Wild rice is an American delicacy as highly prized by some as truffles from France and Italy or the finest caviar from Russia. It is actually not a true rice, but the grain of a wild aquatic grass grown mostly in the Northern United States.

Unlike other indigenous foods discovered in the New World, wild rice is not plentiful. It grows mostly in Minnesota, and has been cultivated experimentally in California for the past 10 years, although the supply is still limited.

The wonderful nutty flavor and interesting texture of wild rice make it popular in spite of its high price, which is due partly to the difficulties of harvesting. It is often mixed with white or brown rice to economize, and onions, mushrooms, or nuts can be added.

A pound of wild rice can make as much as 20 to 30 servings, making the cost per serving less than 25 cents.
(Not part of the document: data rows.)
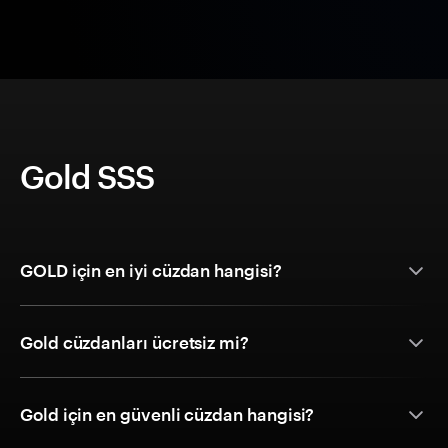
Gold SSS
GOLD için en iyi cüzdan hangisi?
Gold cüzdanları ücretsiz mi?
Gold için en güvenli cüzdan hangisi?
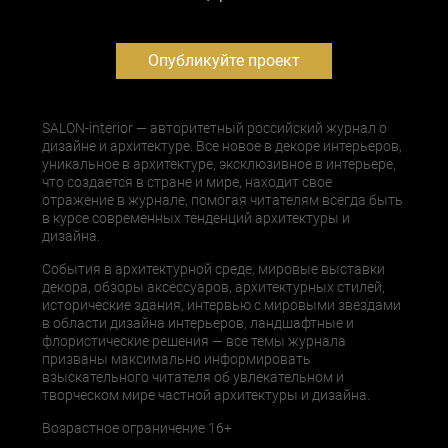
Опубликуйте проект
SALON-interior — авторитетный российский журнал о
дизайне и архитектуре. Все новое в декоре интерьеров,
уникальное в архитектуре, эксклюзивное в интерьере,
что создается в стране и мире, находит свое
отражение в журнале, помогая читателям всегда быть
в курсе современных тенденций архитектуры и
дизайна.
События в архитектурной среде, мировые выставки
декора, обзоры аксессуаров, архитектурных стилей,
исторические здания, интервью с мировыми звездами
в области дизайна интерьеров, ландшафтные и
флористические решения — все темы журнала
призваны максимально информировать
взыскательного читателя об увлекательном и
творческом мире частной архитектуры и дизайна.
Возрастное ограничение 16+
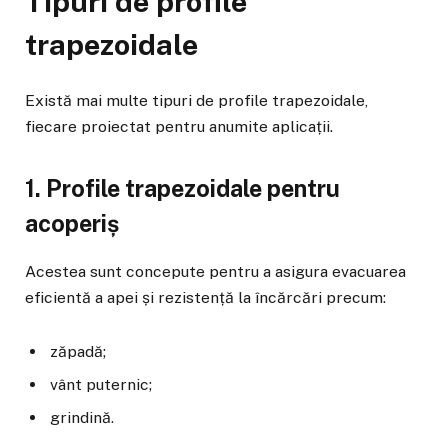
Tipuri de profile
trapezoidale
Există mai multe tipuri de profile trapezoidale,
fiecare proiectat pentru anumite aplicații.
1. Profile trapezoidale pentru
acoperiș
Acestea sunt concepute pentru a asigura evacuarea
eficientă a apei și rezistență la încărcări precum:
zăpadă;
vânt puternic;
grindină.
Cooking is easy, and wild rice can become a special company dish served with meats, poultry, or an all-vegetable meal. Cooked rice freezes well in sealed plastic bags. Basic Wild Rice 1 cup wild rice 4 cups salted water

Wash rice. In heavy saucepan add water and bring to boil. Simmer covered about 45 minutes or until tender. Fluff with fork and simmer 5 minutes. Drain excess liquid, if any. Serve with butter. Baked Wild Rice 1 cup wild rice 3 cups water 3 tablespoons chicken bouillon granules

Wash rice. Combine with water and bouillon in baking dish and bake at 350 degrees F. 1 1/2 hours.